■ **Your objective**: Repeat all the lines below exactly, but omit the pictures.

[Material provided — start]

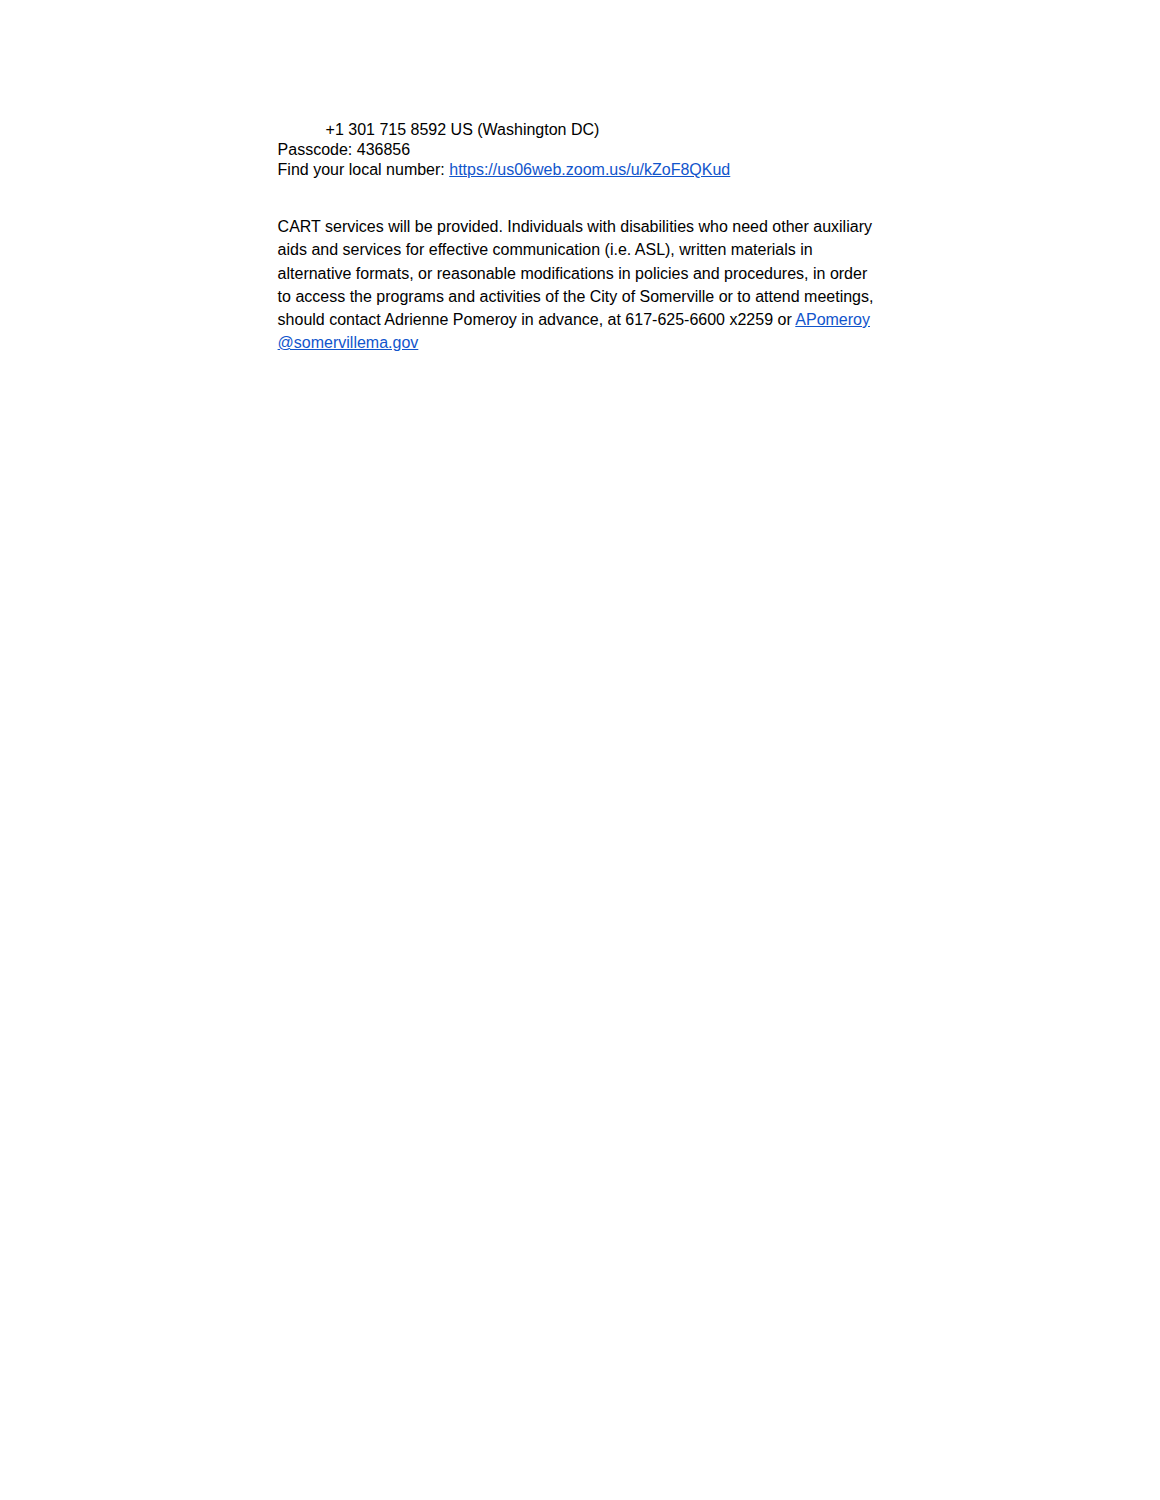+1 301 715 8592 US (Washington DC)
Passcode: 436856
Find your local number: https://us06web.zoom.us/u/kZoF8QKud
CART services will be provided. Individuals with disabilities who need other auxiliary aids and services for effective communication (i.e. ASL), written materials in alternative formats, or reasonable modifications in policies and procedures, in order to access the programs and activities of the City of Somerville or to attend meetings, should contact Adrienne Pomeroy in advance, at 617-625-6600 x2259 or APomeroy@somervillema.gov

[Material provided — finish]

■ **Solution for this problem**:
+1 301 715 8592 US (Washington DC)
Passcode: 436856
Find your local number: https://us06web.zoom.us/u/kZoF8QKud
CART services will be provided. Individuals with disabilities who need other auxiliary aids and services for effective communication (i.e. ASL), written materials in alternative formats, or reasonable modifications in policies and procedures, in order to access the programs and activities of the City of Somerville or to attend meetings, should contact Adrienne Pomeroy in advance, at 617-625-6600 x2259 or APomeroy@somervillema.gov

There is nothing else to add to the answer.